On another matter, I have an excel spreadsheet of 2600 university donor prospects with 20 potential predictor variables and am trying to predict those that have a higher likelihood of giving a gift of $10K+. I have experimented with the logistic regression tool and found it very difficult to use and interpret. I’m wondering if a simpler and equally effective solution would be to simply group the prospect list into groups representing all possible configurations of the predictor variables ( permutations?), compute the average number of $10K gifts given by each group historically, then rank the groups from highest to lowest. Those groups with the highest number of $10K+ gifts would receive priority in future fund raising. Does this make sense?

Tom,

It would seem that there would be a very high number of permutations of the 20 predictor variables. Even if each predictor variable was binary you would have 2^20 possibilities, which is a number larger than one million. With only 2600 donors most of the combinations would not have any representation. I can’t say that a logistic regression model would work any better.

Charles

Charles – is there literature available on your website explaining/interpreting the output of the logistic regression tool?

Tom,

Yes. See the Logistic Regression webpages on the website.

Charles

Thanks Charles.

Hello Dr. Zaintoz,

I have question performing F test in excel. It is suggested that one needs to sure the variance of variable 1 is higher so the numerator value is higher when calculating F. But even if you don’t make sure the variance of variable one is higher the p value remains the same on excel. So why worry about that part? with a confidence of 95% alpha =0.05, if p is greater than 0.05 you accept the null hypothesis. We care about the p value which doesn’t change with variable 1 higher or lower. right?

Thanks for your time

Hello Uday,

=FDIST(x/y,df1,df2) yields the same answer as =1-FDIST(y/x,df2,df1)

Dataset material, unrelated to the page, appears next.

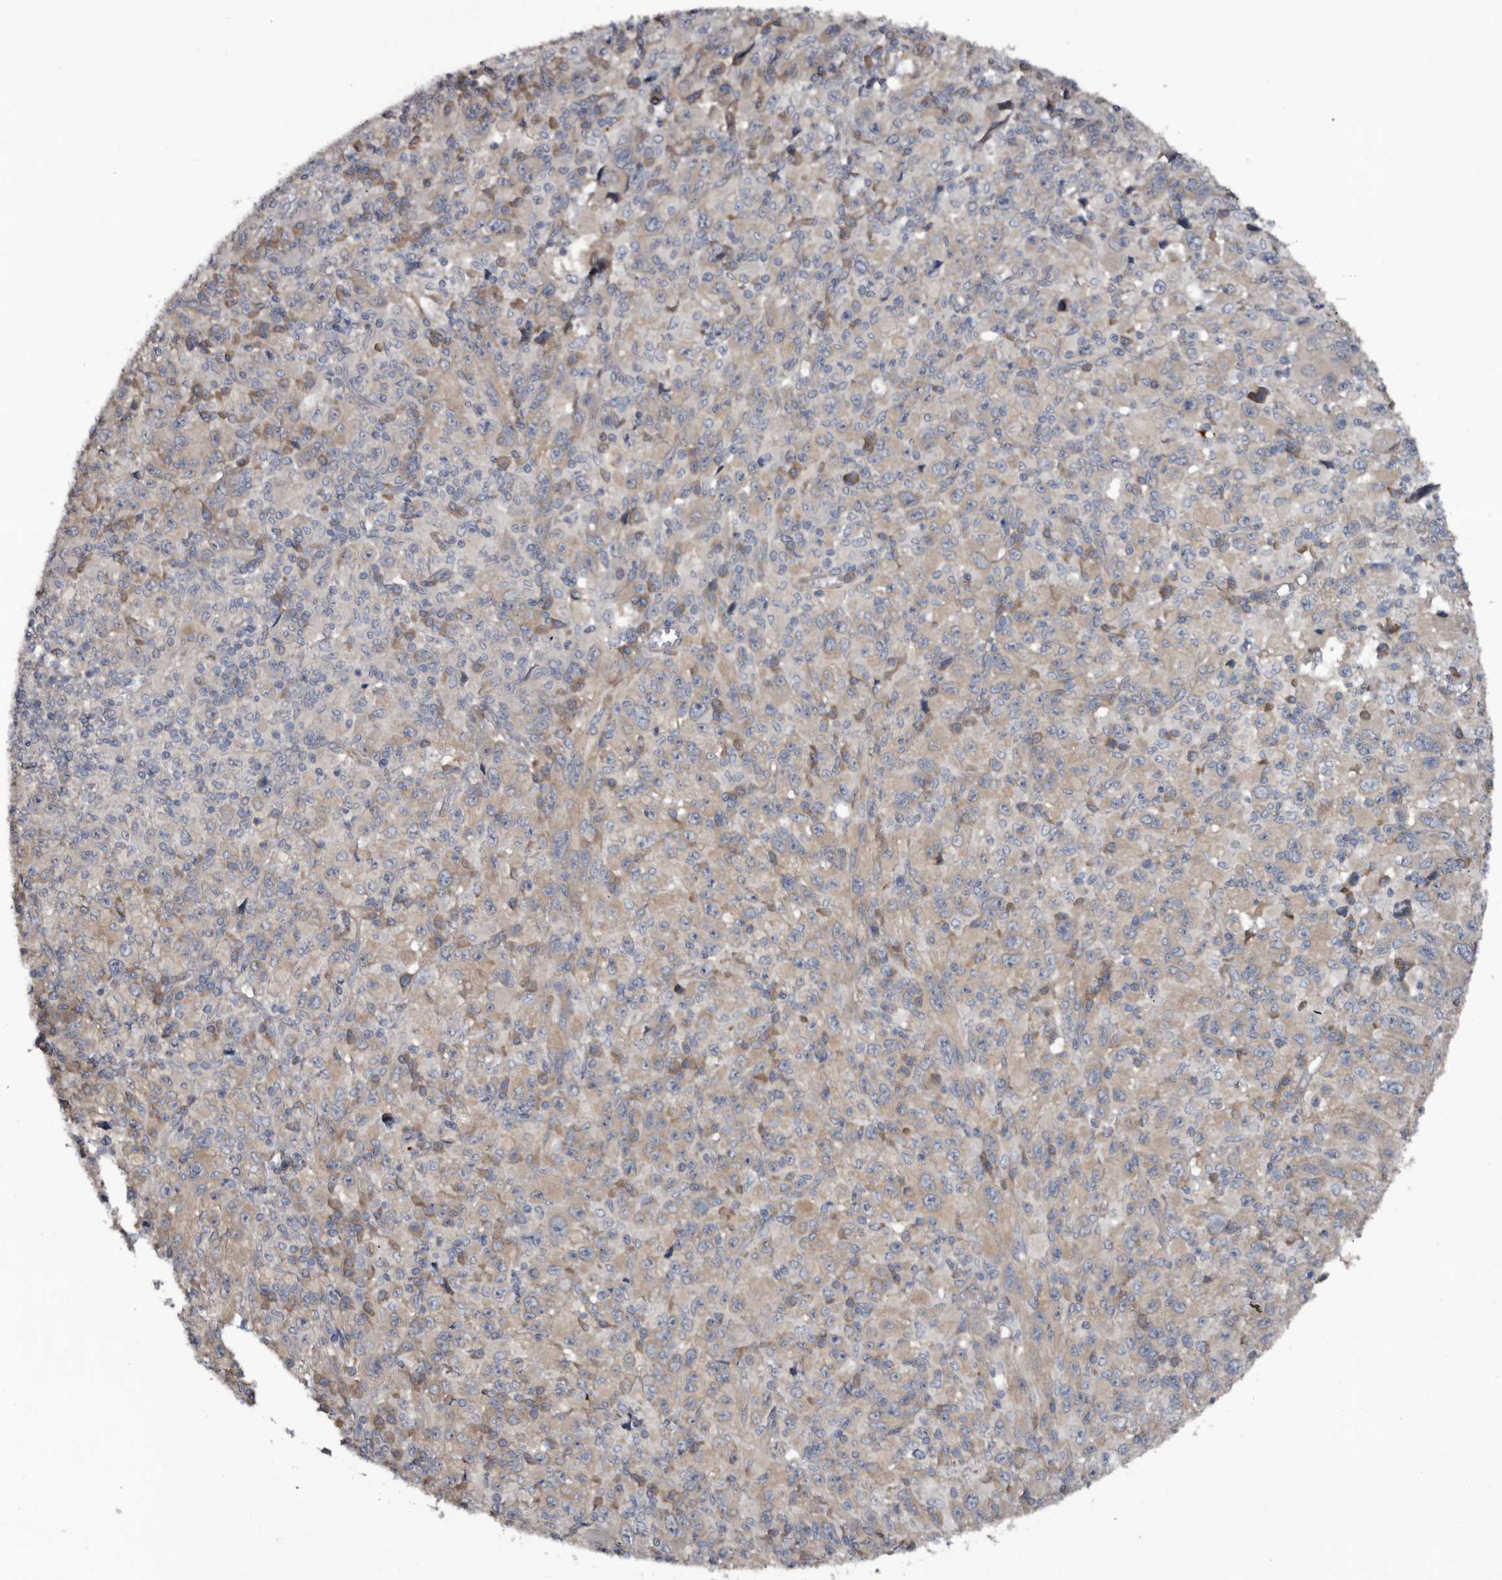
{"staining": {"intensity": "negative", "quantity": "none", "location": "none"}, "tissue": "melanoma", "cell_type": "Tumor cells", "image_type": "cancer", "snomed": [{"axis": "morphology", "description": "Malignant melanoma, Metastatic site"}, {"axis": "topography", "description": "Skin"}], "caption": "The micrograph shows no significant positivity in tumor cells of malignant melanoma (metastatic site).", "gene": "IARS1", "patient": {"sex": "female", "age": 56}}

Thus, you don’t have to make sure that the variance of variable 1 is higher, but in that case you will need to make the adjustment to the test as described by the above equality.

Charles

Hi, Dr. Charles

Actually i need development a method for detectec periodicity in a data series, ¿is there any way to do this method completly in excel?

Regards

Carlos,

See the following article:

http://www.l3s.de/~anand/tir14/lectures/ws14-tir-foundations-2.pdf

You can use the Excel capabilities described on the following webpages to implement the ideas in the above article.

Time Series Analysis

Charles

dear sir, can I have your email ID? I want to email you my research proposal, can u please suggest an econometric technique that I can apply to quantify results.

Hina,

See Contact Us

Charles

Dear Charles,

Thank you for some tips on statistics as I want to prepare a paper for my exam using Excel. However I am buffered with spelling of your surname spelling. I assume on the base how sounds your surname, you are of polish origin. Perhaps you have some relatives called Zając. Once again thank you for your help.

Hi Kevin,

You are correct. The surname is of Polish origin.

Charles

Hey Charles,

I was trying to automate a binary logistics regression analysis on the RealStat add-in using a VBA, is there a way that I could do that? So I can just press a macro button to do the binary logistics regression.

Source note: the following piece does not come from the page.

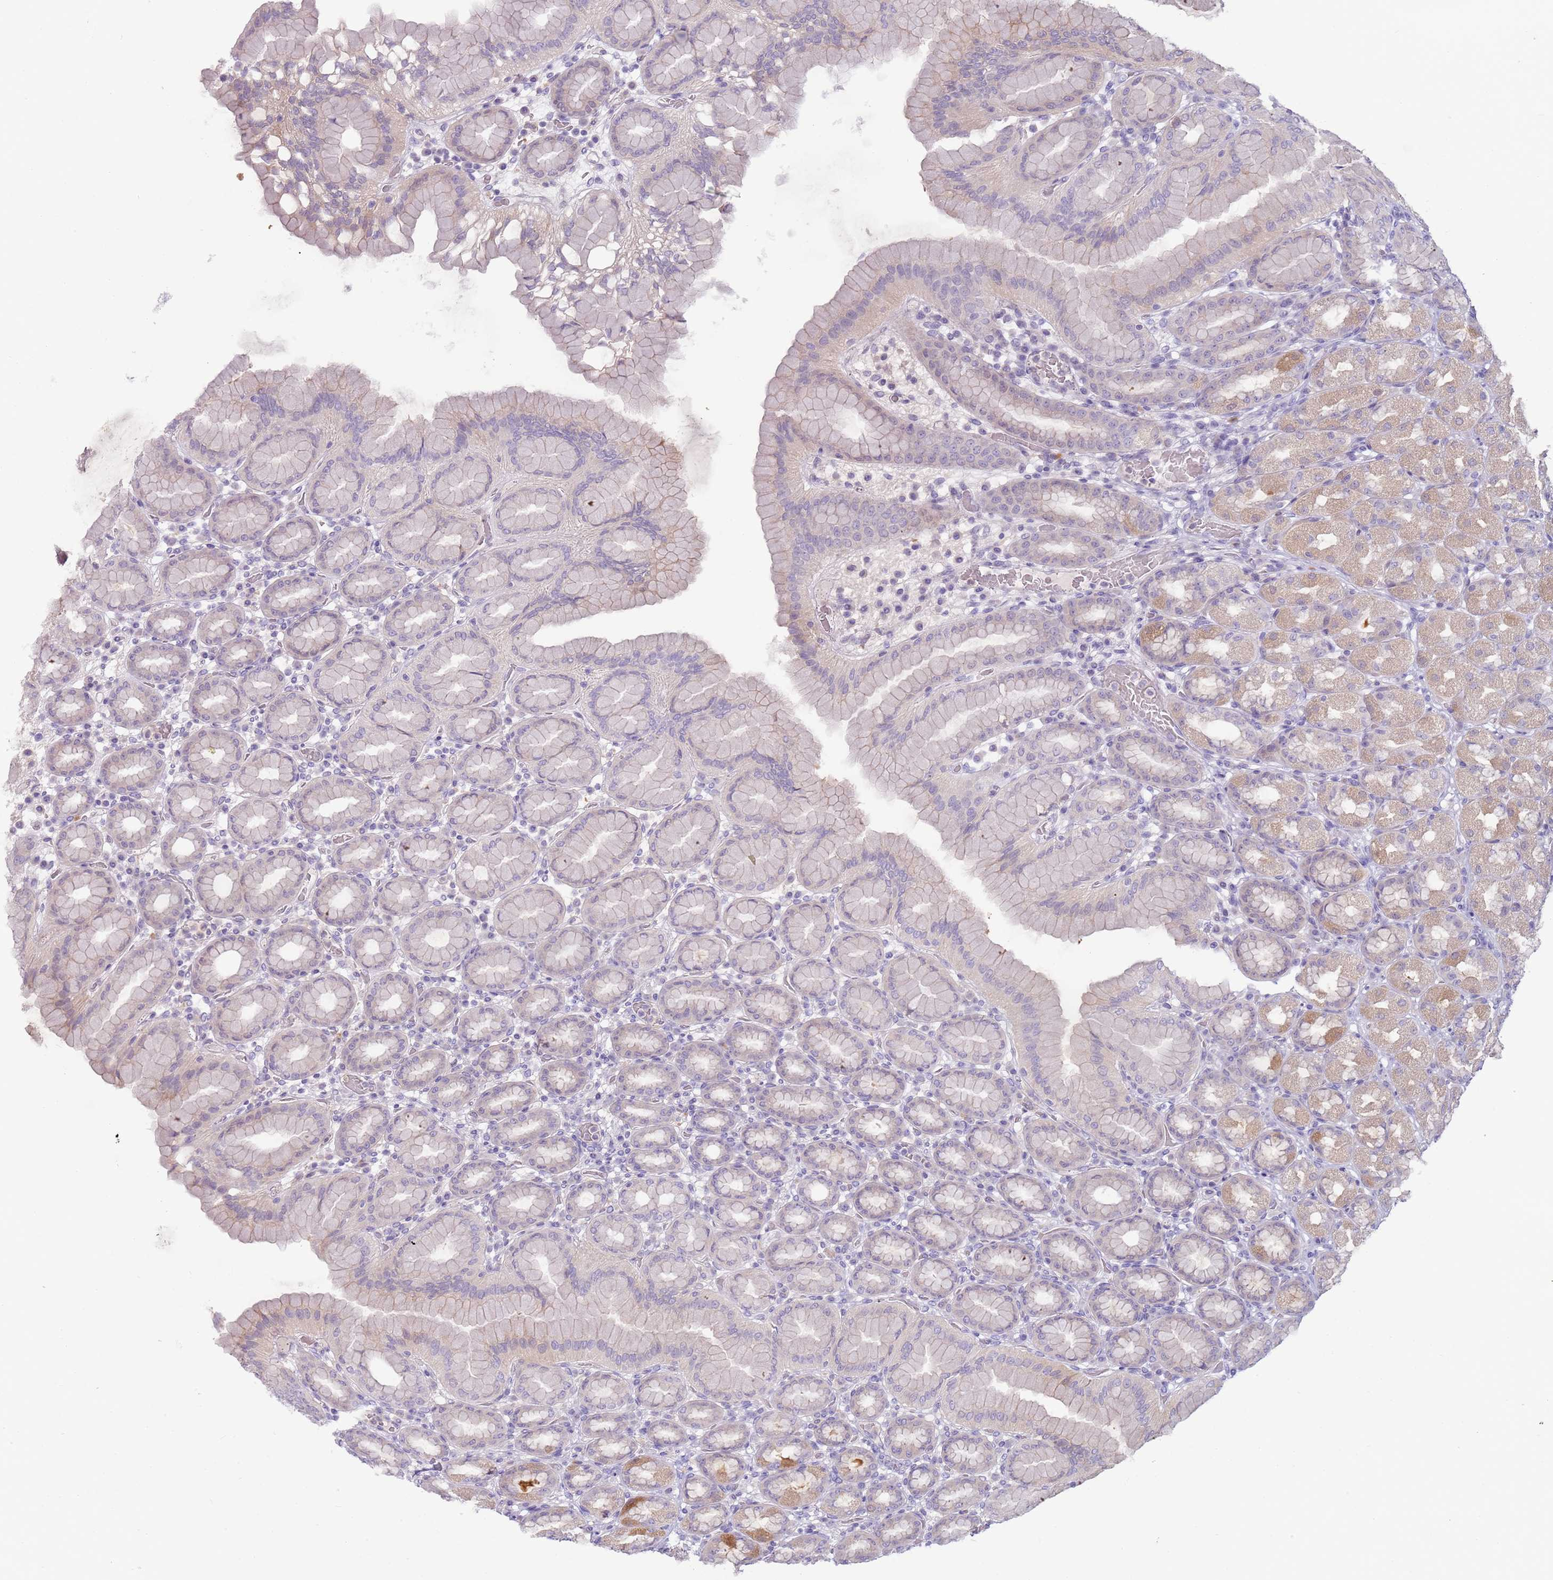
{"staining": {"intensity": "weak", "quantity": "<25%", "location": "cytoplasmic/membranous"}, "tissue": "stomach", "cell_type": "Glandular cells", "image_type": "normal", "snomed": [{"axis": "morphology", "description": "Normal tissue, NOS"}, {"axis": "topography", "description": "Stomach, upper"}], "caption": "Glandular cells are negative for brown protein staining in unremarkable stomach. Brightfield microscopy of immunohistochemistry stained with DAB (3,3'-diaminobenzidine) (brown) and hematoxylin (blue), captured at high magnification.", "gene": "ARHGAP5", "patient": {"sex": "male", "age": 68}}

Btw I’m a student at Georgia Tech trying to incorporate the code for my senior design project, so this is fully for academic purposes and won’t be used commercially.

Juan,

You can do this by writing a macro that calls the Real Stats add-in in VBA. This is explained on the webpage

Calling Real Statistics Function in VBA

Charles

Can you walk me through on how to do logistics regression using vba? I’m trying to utilize the LogitSummary function from your add-in.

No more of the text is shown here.